What is expected: Using the data below, show every line where the word "boolean" occurs.
↓↓↓
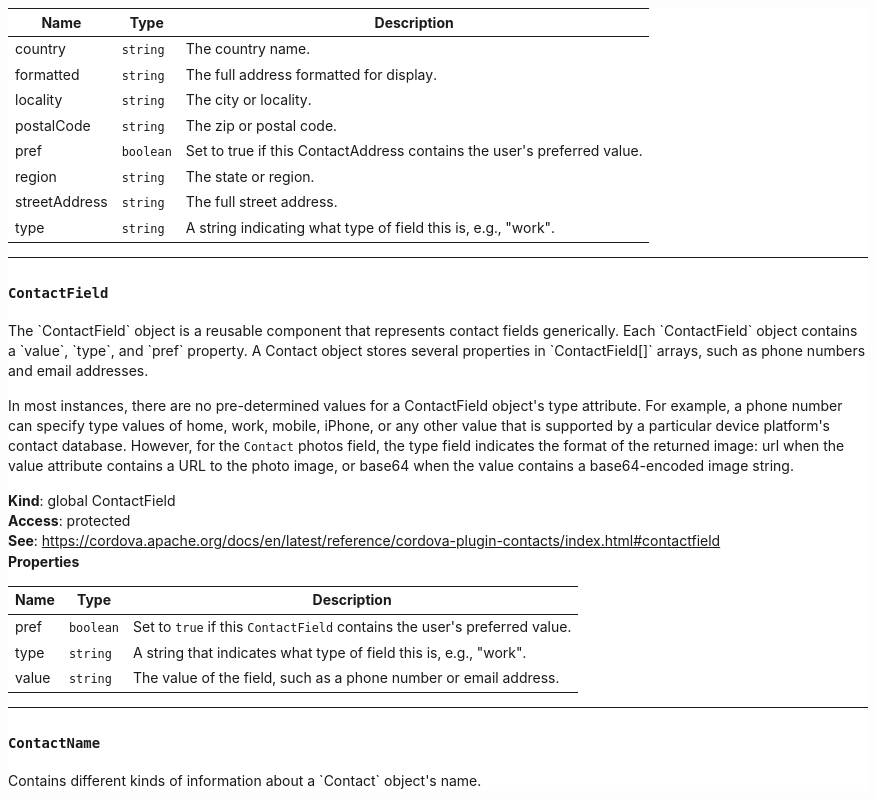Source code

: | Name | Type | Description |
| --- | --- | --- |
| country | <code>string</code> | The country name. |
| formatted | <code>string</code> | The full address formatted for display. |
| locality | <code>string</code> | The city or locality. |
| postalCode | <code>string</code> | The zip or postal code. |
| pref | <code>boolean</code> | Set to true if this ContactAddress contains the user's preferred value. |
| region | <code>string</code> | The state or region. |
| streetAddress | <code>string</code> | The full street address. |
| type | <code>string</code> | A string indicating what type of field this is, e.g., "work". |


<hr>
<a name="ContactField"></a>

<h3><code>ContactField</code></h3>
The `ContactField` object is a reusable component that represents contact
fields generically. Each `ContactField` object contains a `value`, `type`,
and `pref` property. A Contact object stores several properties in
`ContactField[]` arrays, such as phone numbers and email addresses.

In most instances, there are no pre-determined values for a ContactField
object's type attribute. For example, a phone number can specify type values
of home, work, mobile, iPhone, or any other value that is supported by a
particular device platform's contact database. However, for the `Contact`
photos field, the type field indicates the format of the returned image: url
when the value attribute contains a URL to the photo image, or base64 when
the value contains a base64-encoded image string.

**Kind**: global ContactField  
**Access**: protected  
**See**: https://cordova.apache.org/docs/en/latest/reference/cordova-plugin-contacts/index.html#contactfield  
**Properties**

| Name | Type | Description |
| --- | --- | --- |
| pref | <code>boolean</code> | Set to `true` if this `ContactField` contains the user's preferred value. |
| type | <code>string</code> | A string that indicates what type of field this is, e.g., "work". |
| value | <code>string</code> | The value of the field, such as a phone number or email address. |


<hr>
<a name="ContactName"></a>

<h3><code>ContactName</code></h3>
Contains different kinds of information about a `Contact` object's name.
↑↑↑
↓↓↓
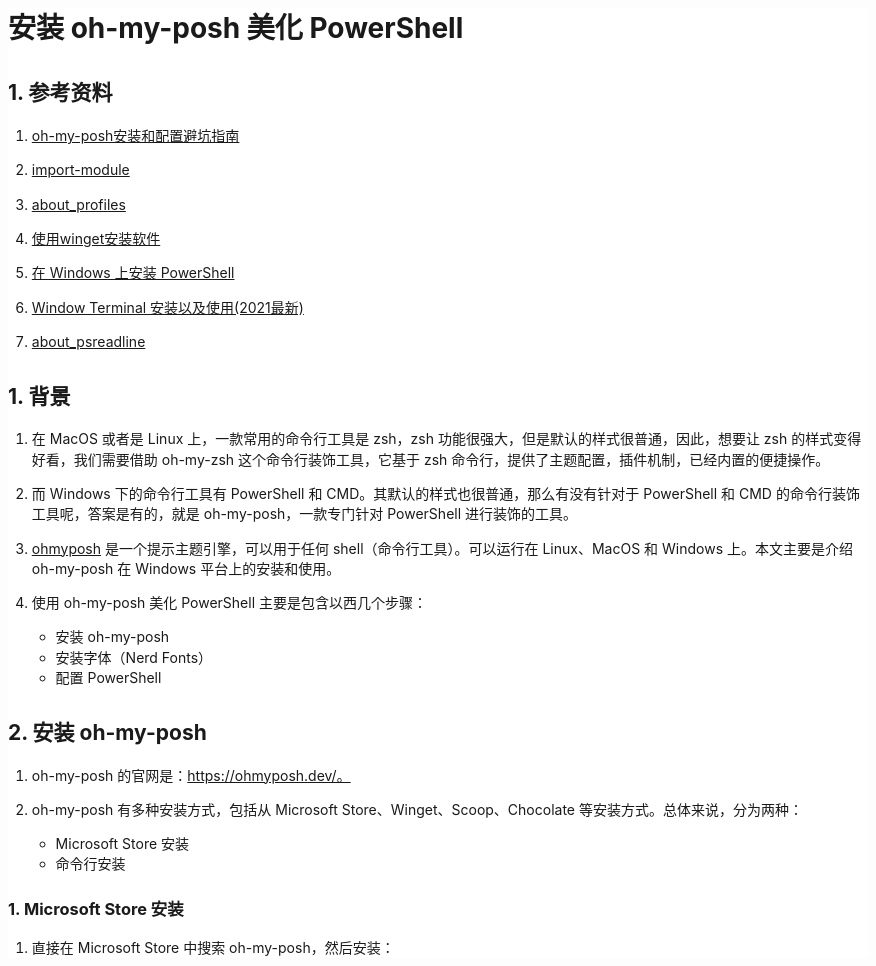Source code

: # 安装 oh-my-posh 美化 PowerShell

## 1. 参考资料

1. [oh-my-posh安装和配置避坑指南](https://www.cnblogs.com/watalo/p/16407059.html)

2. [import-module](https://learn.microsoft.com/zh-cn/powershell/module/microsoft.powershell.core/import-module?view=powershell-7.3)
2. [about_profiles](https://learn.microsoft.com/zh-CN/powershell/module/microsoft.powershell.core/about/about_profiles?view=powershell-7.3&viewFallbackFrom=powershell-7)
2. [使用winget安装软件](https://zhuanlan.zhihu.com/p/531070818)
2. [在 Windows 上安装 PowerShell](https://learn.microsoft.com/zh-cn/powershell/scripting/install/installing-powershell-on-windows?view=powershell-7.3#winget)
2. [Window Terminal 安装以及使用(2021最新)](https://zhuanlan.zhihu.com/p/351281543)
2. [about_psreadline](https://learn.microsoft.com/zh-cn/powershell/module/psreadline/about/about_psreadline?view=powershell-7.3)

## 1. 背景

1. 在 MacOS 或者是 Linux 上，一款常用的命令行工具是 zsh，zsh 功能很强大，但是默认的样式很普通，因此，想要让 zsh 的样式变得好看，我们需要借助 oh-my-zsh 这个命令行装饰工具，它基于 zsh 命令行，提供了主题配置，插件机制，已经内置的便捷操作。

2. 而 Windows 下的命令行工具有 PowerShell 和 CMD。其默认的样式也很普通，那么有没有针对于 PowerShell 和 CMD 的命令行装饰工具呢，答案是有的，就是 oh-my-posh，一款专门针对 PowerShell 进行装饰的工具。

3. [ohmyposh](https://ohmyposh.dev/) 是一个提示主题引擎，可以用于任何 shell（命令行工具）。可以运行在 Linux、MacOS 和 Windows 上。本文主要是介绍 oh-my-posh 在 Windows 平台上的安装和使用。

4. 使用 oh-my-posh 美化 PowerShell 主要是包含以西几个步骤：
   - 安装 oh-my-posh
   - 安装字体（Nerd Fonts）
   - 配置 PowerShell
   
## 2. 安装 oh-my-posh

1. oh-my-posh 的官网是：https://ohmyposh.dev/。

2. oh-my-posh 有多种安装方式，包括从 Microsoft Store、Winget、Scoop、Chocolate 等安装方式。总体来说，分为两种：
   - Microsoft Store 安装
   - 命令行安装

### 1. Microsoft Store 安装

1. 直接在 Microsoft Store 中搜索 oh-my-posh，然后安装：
↑↑↑
↓↓↓
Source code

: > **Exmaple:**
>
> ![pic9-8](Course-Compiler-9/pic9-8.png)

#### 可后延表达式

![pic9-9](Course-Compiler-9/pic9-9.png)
↑↑↑
Answer:
| pref | <code>boolean</code> | Set to true if this ContactAddress contains the user's preferred value. |
| pref | <code>boolean</code> | Set to `true` if this `ContactField` contains the user's preferred value. |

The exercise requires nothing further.